* _Questions to answer_
1: According to the commentary on the NDAA, what is the title of Robert Scheer's article?
2: In the commentary on the NDAA, why did Obama first threaten to veto the bill, and why did his administration later drop that opposition?
3: Continue the commentary on the NDAA from the point where it stops.

* _Source extract_

[Start of section]

A comment by Robert Scheer published December 15 on the Nation magazine’s web site dealing with the National Defense Authorization Act (NDAA) demonstrates that the left-liberal layers for whom the magazine speaks are neither willing nor able to carry out a principled defense of democratic rights.

The NDAA was passed by both houses of the US legislature earlier this month and now awaits only President Obama’s signature before it becomes the law of the land. The NDAA has immense historic significance. It effectively abolishes the Bill of Rights and 220 years of precedent, expressly giving the US military the power to abduct and imprison any person anywhere in the world—US citizen or otherwise—on suspicion of a terror-related crime, without charge, jury, evidence, or trial.

Obama initially threatened to veto the NDAA on the grounds that an earlier draft of the bill would “micromanage” and “disrupt” the president’s exercise of his wartime powers. The administration subsequently dropped its opposition when provisions that could be read to restrict the president’s authority were taken out.

Scheer begins his article, entitled “There Goes the Republic,” by expressing shock that Obama, whom the Nation supported enthusiastically in the 2008 election and whom it continues to support, would sign such a law. “We had every right to expect President Obama to stick to his word and veto this bill,” Scheer declares, denouncing the Obama administration’s promise to sign the bill as a “craven collapse.”

In fact, the administration’s announcement that it will sign the NDAA is entirely consistent with everything else it has done in the field of democratic rights. Moreover, Scheer’s presentation of the Obama administration’s position on the NDAA itself is misleading. Obama did not threaten to veto the bill on the grounds that it would violate centuries of democratic precedent. On the contrary, one of his objections to an early draft was that it excluded US citizens from indefinite military detention.

Scheer writes that the “point” is what the implications of the NDAA would be if “a Dick Cheney or Newt Gingrich should attain the highest office.” This suggests that there is a significant difference between the attitude of Obama and the Democrats to constitutional protections and basic democratic principles such as habeas corpus and that of the Republicans. The record plainly speaks otherwise.

The Obama administration, with broad support among congressional Democrats, has continued and strengthened the police state framework erected under Bush. Obama has refused to prosecute Bush officials who sanctioned torture, reneged on his campaign pledge to close Guantanamo, expanded the use of “state secrets” to suppress legal suits by victims of torture and domestic spying, continued the practice of “extraordinary rendition,” and officially sanctioned and carried out the assassination of US citizens, beginning with the murder of Anwar al-Awlaki earlier this year. His administration has tacitly backed the brutal crackdown on Occupy Wall Street protesters, carried out largely by Democratic mayors.

[End of section]

* _Extracted information_
[Start of section]

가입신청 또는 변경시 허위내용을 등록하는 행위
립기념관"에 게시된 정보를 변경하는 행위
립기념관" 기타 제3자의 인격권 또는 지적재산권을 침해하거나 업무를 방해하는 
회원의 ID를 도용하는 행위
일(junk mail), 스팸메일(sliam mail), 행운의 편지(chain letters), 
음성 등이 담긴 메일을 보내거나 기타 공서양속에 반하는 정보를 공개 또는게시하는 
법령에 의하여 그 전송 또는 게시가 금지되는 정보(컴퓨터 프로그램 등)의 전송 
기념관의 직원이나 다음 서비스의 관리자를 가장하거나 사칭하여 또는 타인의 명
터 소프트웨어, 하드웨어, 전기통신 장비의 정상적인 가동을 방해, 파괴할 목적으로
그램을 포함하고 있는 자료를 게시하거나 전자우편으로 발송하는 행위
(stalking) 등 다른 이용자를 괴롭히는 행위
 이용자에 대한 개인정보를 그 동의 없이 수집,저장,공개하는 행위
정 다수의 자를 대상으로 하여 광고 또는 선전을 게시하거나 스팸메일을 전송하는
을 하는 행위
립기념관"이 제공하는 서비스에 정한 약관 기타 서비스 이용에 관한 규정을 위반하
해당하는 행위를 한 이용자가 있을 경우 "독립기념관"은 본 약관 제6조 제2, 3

[End of section]

* _Outputs by task_
1: "There Goes the Republic."

2: Obama first threatened a veto because an earlier draft would "micromanage" and "disrupt" the president's exercise of his wartime powers. The administration dropped its opposition once the provisions that could be read to restrict the president's authority were taken out.

3:
Scheer’s attempt to present the threat to democratic rights represented by the NDAA as a question of the actions of a future Republican administration makes clear that, for him, a frontal assault on the Bill of Rights is not a splitting matter when it comes to backing Obama and the Democrats. His anger is empty and impotent. Along with the Nation editorial board, he will support Obama’s reelection bid and promote Democratic candidates as the “lesser evil.”

Scheer goes on to criticize the NDAA from a right-wing standpoint. On the anti-democratic implications of the act he has little concrete to say, noting only in passing that it is “a disaster in the making for civil liberty.” He devotes most of his piece to arguing that the act will constitute “a blow to effective anti-terrorist police work.”

“Recall,” Scheer writes, “that it was the FBI that was the most effective in interrogating al-Qaida suspects before the military let loose the torturers.” He quotes approvingly from a New York Times editorial that argued the bill “would take the most experienced and successful anti-terrorism agencies—the FBI and federal prosecutors—out of the business of interrogating, charging and trying most terrorism cases, and turn the job over to the military.”

Scheer declares, “Not only has FBI Director Robert Mueller III opposed this shift in the law, but so has Defense Secretary Leon Panetta, who previously ran the CIA.” Here Scheer cites as authorities two individuals who are themselves implicated up to their necks in torture, domestic spying and all of the police state structures established in the name of the “war on terror,” as well as in international war crimes.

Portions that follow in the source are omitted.